Available records:
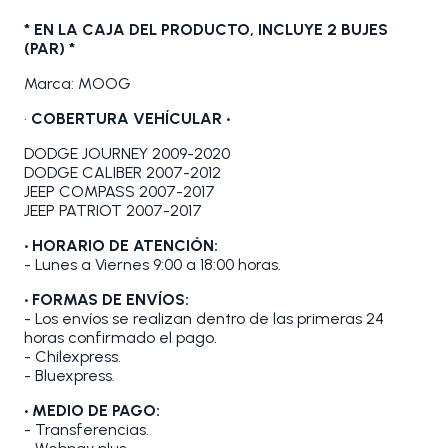
* EN LA CAJA DEL PRODUCTO, INCLUYE 2 BUJES
(PAR) *
Marca: MOOG
•
COBERTURA VEHÍCULAR •
DODGE JOURNEY 2009-2020
DODGE CALIBER 2007-2012
JEEP COMPASS 2007-2017
JEEP PATRIOT 2007-2017
• HORARIO DE ATENCIÓN:
- Lunes a Viernes 9:00 a 18:00 horas.
• FORMAS DE ENVÍOS:
- Los envíos se realizan dentro de las primeras 24
horas confirmado el pago.
- Chilexpress.
- Bluexpress.
• MEDIO DE PAGO:
- Transferencias.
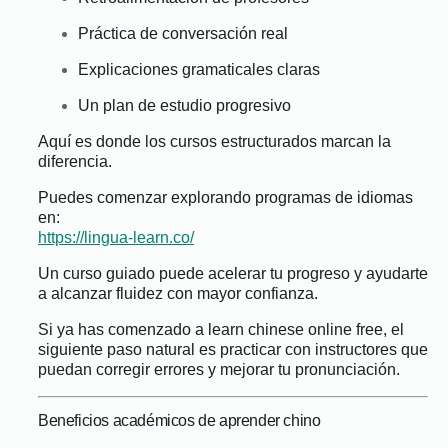
Práctica de conversación real
Explicaciones gramaticales claras
Un plan de estudio progresivo
Aquí es donde los cursos estructurados marcan la
diferencia.
Puedes comenzar explorando programas de idiomas
en:
https://lingua-learn.co/
Un curso guiado puede acelerar tu progreso y ayudarte
a alcanzar fluidez con mayor confianza.
Si ya has comenzado a learn chinese online free, el
siguiente paso natural es practicar con instructores que
puedan corregir errores y mejorar tu pronunciación.
Beneficios académicos de aprender chino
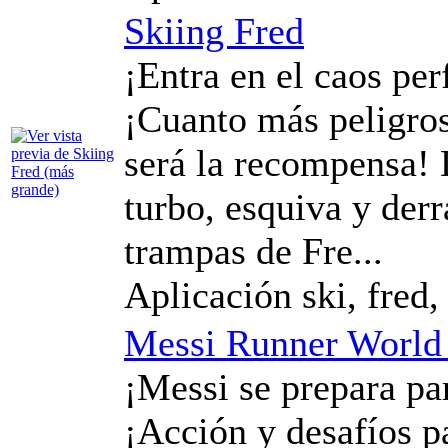
Skiing Fred
¡Entra en el caos per
¡Cuanto más peligros
será la recompensa! 
turbo, esquiva y der
trampas de Fre...
Aplicación ski, fred,
Messi Runner World
¡Messi se prepara pa
¡Acción y desafíos p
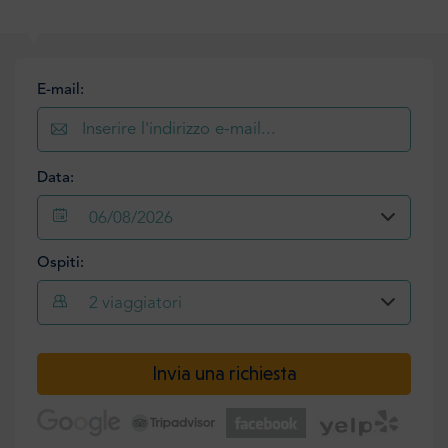
E-mail:
Data:
06/08/2026
Ospiti:
2
viaggiatori
Invia una richiesta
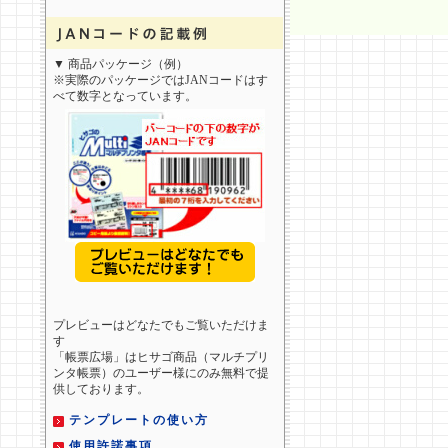
▼ 商品パッケージ（例）
※実際のパッケージではJANコードはす
べて数字となっています。
プレビューはどなたでもご覧いただけま
す
「帳票広場」はヒサゴ商品（マルチプリ
ンタ帳票）のユーザー様にのみ無料で提
供しております。
テンプレートの使い方
使用許諾事項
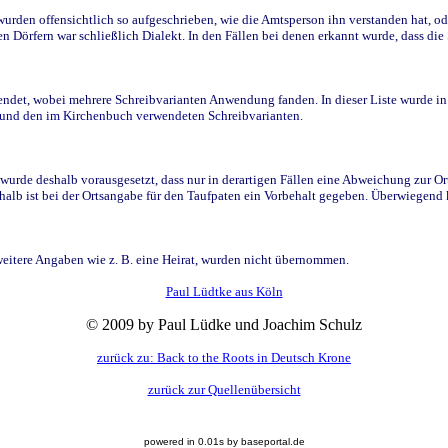
den offensichtlich so aufgeschrieben, wie die Amtsperson ihn verstanden hat, ode
n Dörfern war schließlich Dialekt. In den Fällen bei denen erkannt wurde, dass di
t, wobei mehrere Schreibvarianten Anwendung fanden. In dieser Liste wurde in de
n und den im Kirchenbuch verwendeten Schreibvarianten.
wurde deshalb vorausgesetzt, dass nur in derartigen Fällen eine Abweichung zur O
eshalb ist bei der Ortsangabe für den Taufpaten ein Vorbehalt gegeben. Überwiegen
weitere Angaben wie z. B. eine Heirat, wurden nicht übernommen.
Paul Lüdtke aus Köln
© 2009 by Paul Lüdke und Joachim Schulz
zurück zu: Back to the Roots in Deutsch Krone
zurück zur Quellenübersicht
powered in 0.01s by baseportal.de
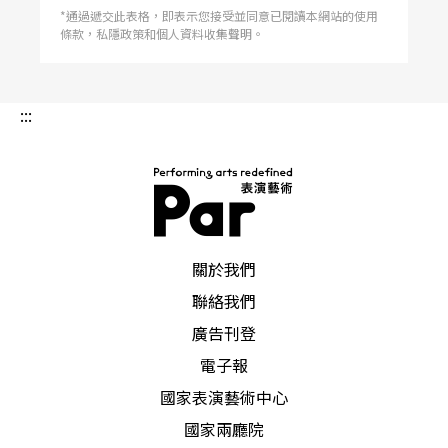
劇場（Tanztheater Wuppertal）今年則帶來曾在
*通過遞交此表格，即表示您接受並同意已閱讀本網站的使用
一九九八年里斯本博覽會演出的作品Masurca
條款，私隱政策和個人資料收集聲明。
Fogo。由編舞家威廉．佛塞（William Forsythe）
帶領的法蘭克福芭蕾舞團（Ballet Frankfurt）也將
在藝術節中演出三支新作。 戲劇節目方面，華裔
美國爵士音樂家Fred Ho將演出以華裔美國移民史
:::
為主題的音樂劇《從前的美國華裔》Once upon
the time in Chinese America，在電影《臥虎藏
龍》引起的東方功夫風潮下，結合武術、爵士樂與
通俗文化，將呈現出美國當代的中國想像。導演羅
伯．威爾森（Robert Wilson
PAR 表演藝術雜誌
關於我們
聯絡我們
廣告刊登
電子報
國家表演藝術中心
國家兩廳院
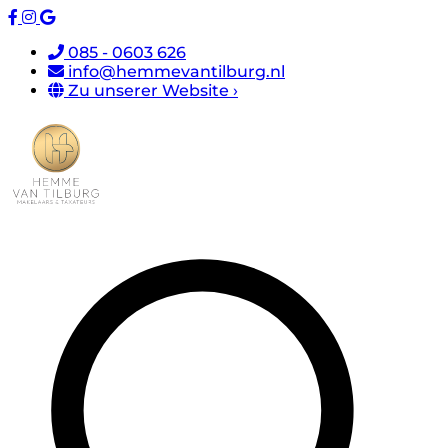
085 - 0603 626
info@hemmevantilburg.nl
Zu unserer Website ›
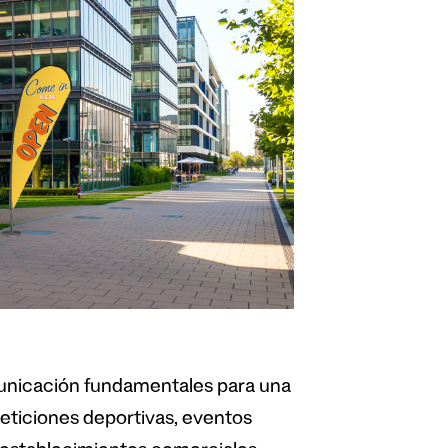
nicación fundamentales para una
peticiones deportivas, eventos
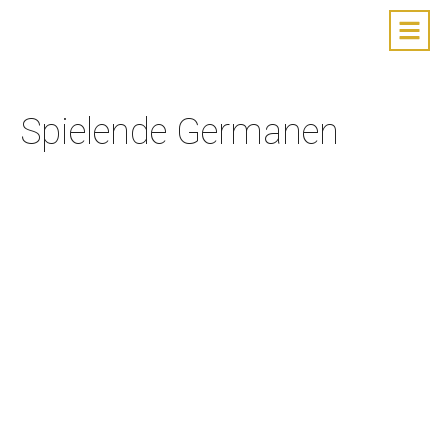
Spielende Germanen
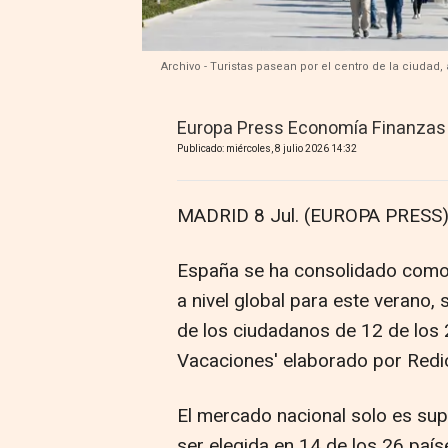
Archivo - Turistas pasean por el centro de la ciudad
Europa Press Economía Finanzas
Publicado: miércoles, 8 julio 2026 14:32
MADRID 8 Jul. (EUROPA PRESS)
España se ha consolidado como 
a nivel global para este verano, 
de los ciudadanos de 12 de los 
Vacaciones' elaborado por Redio
El mercado nacional solo es super
ser elegida en 14 de los 26 país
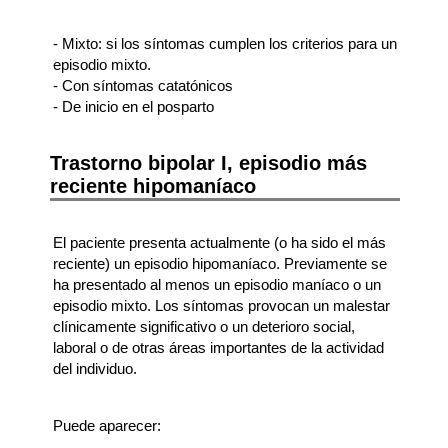
- Mixto: si los síntomas cumplen los criterios para un
episodio mixto.
- Con síntomas catatónicos
- De inicio en el posparto
Trastorno bipolar I, episodio más
reciente hipomaníaco
El paciente presenta actualmente (o ha sido el más
reciente) un episodio hipomaníaco. Previamente se
ha presentado al menos un episodio maníaco o un
episodio mixto. Los síntomas provocan un malestar
clínicamente significativo o un deterioro social,
laboral o de otras áreas importantes de la actividad
del individuo.
Puede aparecer:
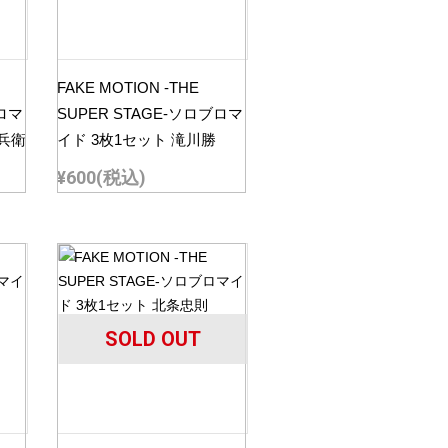
FAKE MOTION -THE
ブロマ
SUPER STAGE-ソロブロマ
十兵衛
イド 3枚1セット 滝川勝
¥600
(税込)
SOLD OUT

What to do: Pull every line holding "eine" out of the records.

Answer box:
wurde deshalb vorausgesetzt, dass nur in derartigen Fällen eine Abweichung zur O
weitere Angaben wie z. B. eine Heirat, wurden nicht übernommen.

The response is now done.